- [Фрагмент страницы]
'''

Основанием всего нравственного, даже великого и прекрасного, считает Эмерсон честность и правду в словах и поступках, доброе расположение в намерениях, искренность и чистоту в духе действий.
«Всякое действие эластично до бесконечности, и смиреннейшее из них способно проникнуться отблеском небес. И, во-первых, будем исполнять свои обязанности! Какая мне стать углубляться в деяния великих римлян и греков, когда я, так сказать, не умыл еще своей хари и не оправдал себя пред моими благодетелями? Как сметь мне зачитываться о подвигах Вашингтона, когда я не отвечал еще на письма моих друзей?»
«Сколько слов и обещаний оказываются обещаниями салонов, тогда как они должны бы быть непреложны, как приговор рока».

'''

- [Задание] Что, согласно фрагменту об Эмерсоне, он считает основанием всего нравственного? Отвечайте, опираясь только на этот фрагмент.

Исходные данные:

'''

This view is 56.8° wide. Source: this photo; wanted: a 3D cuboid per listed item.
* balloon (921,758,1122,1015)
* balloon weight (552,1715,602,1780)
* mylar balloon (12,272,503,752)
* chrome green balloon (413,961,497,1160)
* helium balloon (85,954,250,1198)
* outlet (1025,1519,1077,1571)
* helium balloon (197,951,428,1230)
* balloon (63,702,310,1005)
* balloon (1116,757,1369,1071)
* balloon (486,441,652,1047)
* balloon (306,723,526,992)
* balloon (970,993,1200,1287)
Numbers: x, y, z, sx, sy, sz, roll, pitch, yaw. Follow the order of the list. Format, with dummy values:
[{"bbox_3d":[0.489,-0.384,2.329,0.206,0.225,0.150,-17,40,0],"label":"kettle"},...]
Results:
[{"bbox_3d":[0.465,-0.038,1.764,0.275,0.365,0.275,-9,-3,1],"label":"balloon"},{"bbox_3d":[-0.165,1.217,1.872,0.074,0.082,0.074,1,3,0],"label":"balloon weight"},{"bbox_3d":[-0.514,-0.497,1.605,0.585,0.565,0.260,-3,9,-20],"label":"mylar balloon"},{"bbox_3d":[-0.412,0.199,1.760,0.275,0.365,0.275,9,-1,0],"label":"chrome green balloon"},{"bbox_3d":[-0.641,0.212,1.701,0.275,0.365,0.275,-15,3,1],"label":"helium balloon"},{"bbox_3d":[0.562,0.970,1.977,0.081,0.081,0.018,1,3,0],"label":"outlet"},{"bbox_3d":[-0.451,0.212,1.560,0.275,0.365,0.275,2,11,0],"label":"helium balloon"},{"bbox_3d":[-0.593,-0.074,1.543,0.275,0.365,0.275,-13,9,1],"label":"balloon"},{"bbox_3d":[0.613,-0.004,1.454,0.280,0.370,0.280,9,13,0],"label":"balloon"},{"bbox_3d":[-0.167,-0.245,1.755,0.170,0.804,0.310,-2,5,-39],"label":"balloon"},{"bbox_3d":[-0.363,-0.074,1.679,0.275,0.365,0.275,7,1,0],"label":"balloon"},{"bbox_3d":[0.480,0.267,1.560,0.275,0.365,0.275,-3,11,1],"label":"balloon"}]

'''

- [Ваш ответ] Честность и правду в словах и поступках, доброе расположение в намерениях, искренность и чистоту в духе действий.